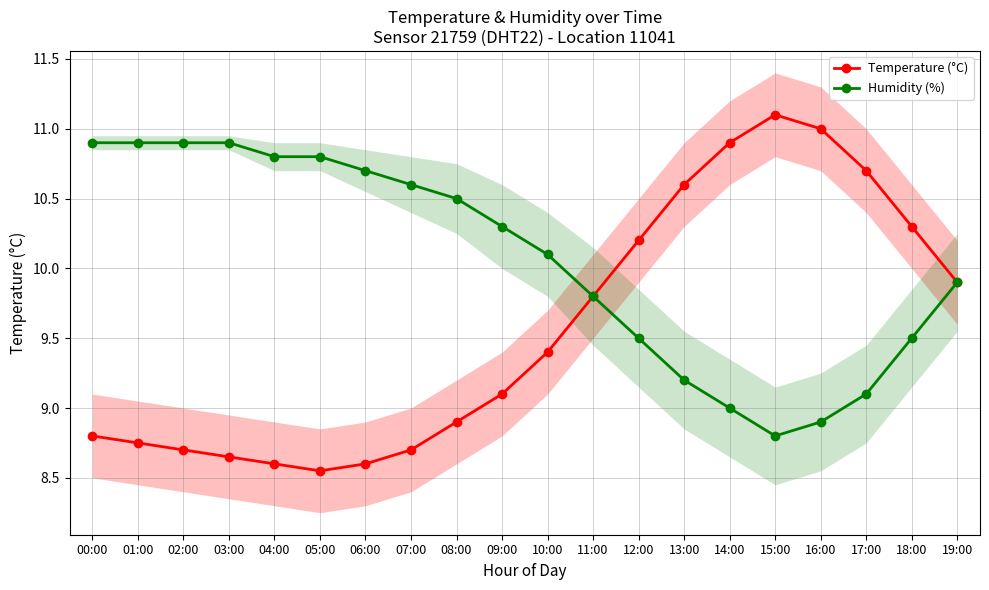

At which category does Temperature (°C) reach its first local peak?

15:00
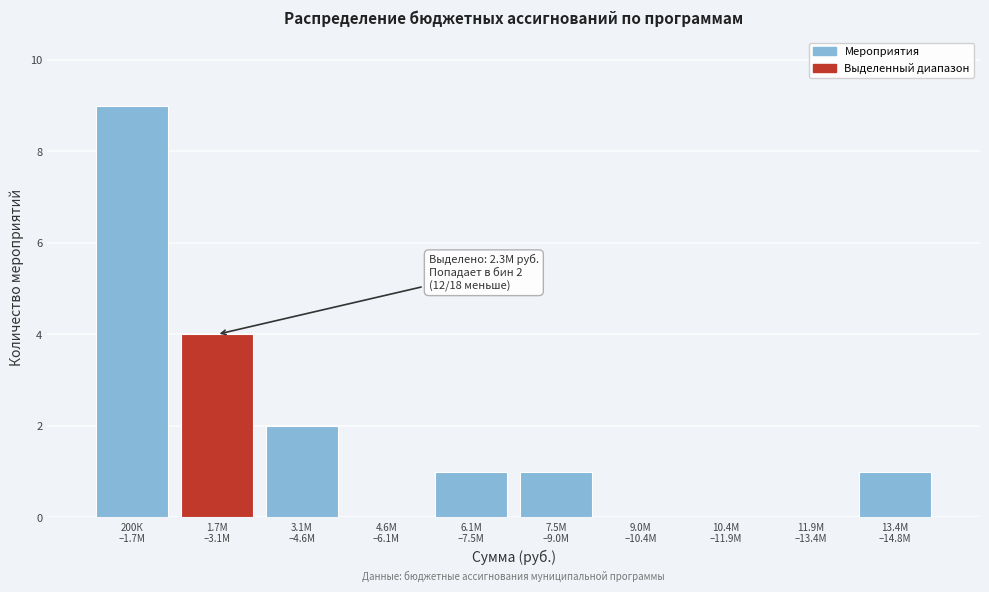

What is the greatest value displayed?

9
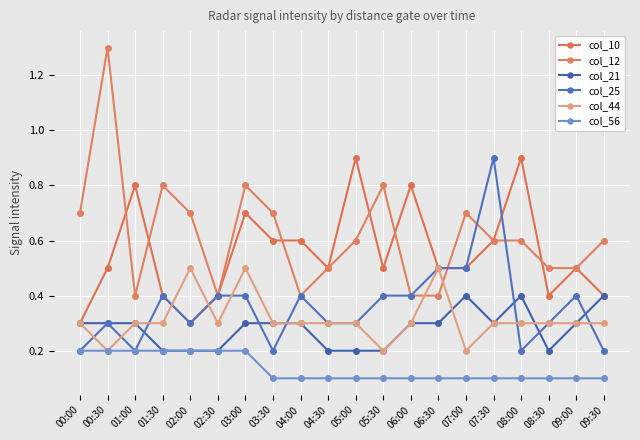

Which series ends up on top after the final intersection of col_12 and col_10?

col_12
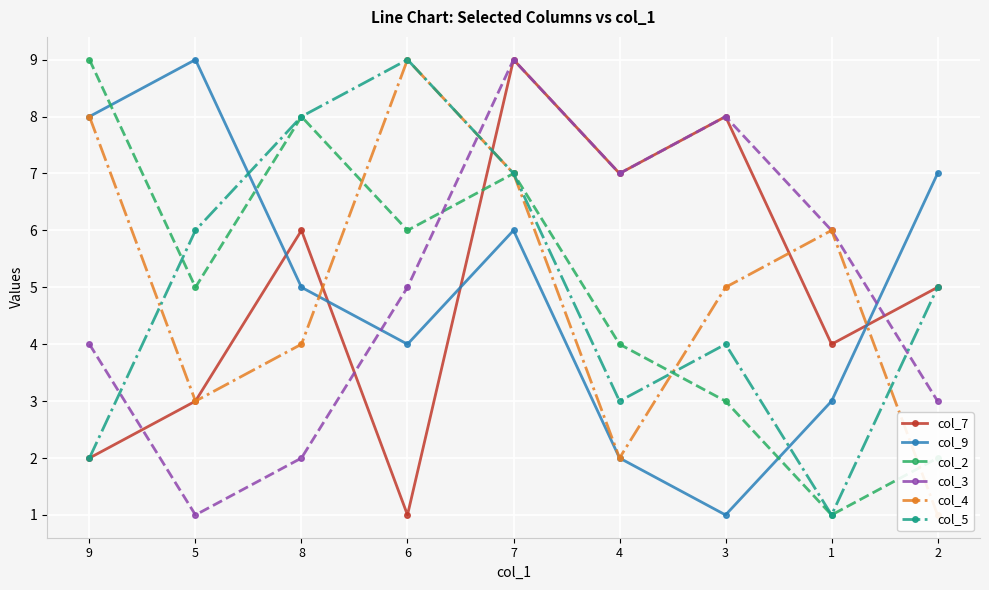

What is the label of the 4th point from the left?

6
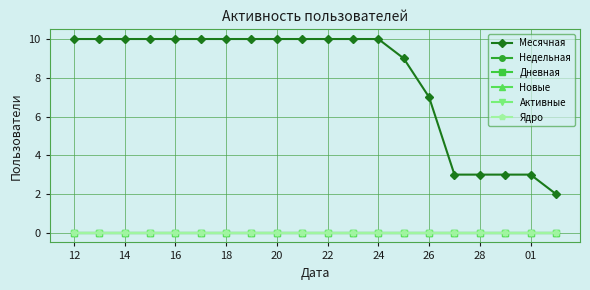

What are all the series names shown in the legend?

Месячная, Недельная, Дневная, Новые, Активные, Ядро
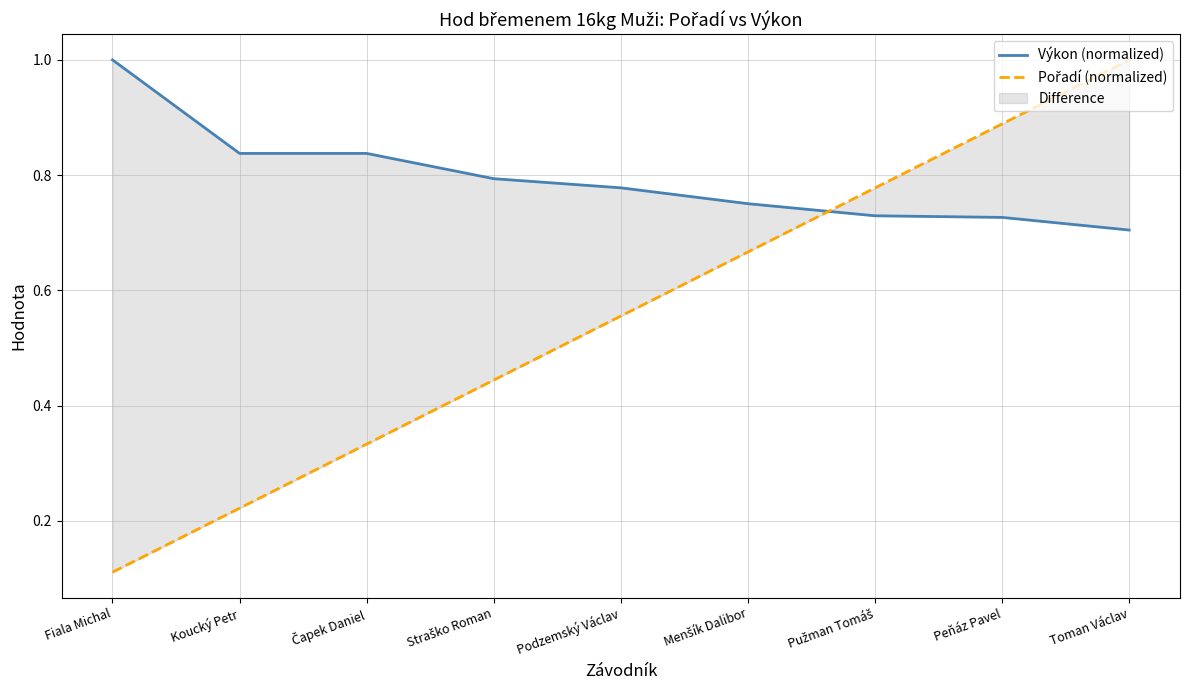

How many lines are shown in the chart?

2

============================================================

- To do: Write out the text of every row above exactly, leaving out the pictures.

- Answer space:
At which category does Temperature (°C) reach its first local peak?

15:00

What is the greatest value displayed?

9

Which series ends up on top after the final intersection of col_12 and col_10?

col_12

What is the label of the 4th point from the left?

6

What are all the series names shown in the legend?

Месячная, Недельная, Дневная, Новые, Активные, Ядро

How many lines are shown in the chart?

2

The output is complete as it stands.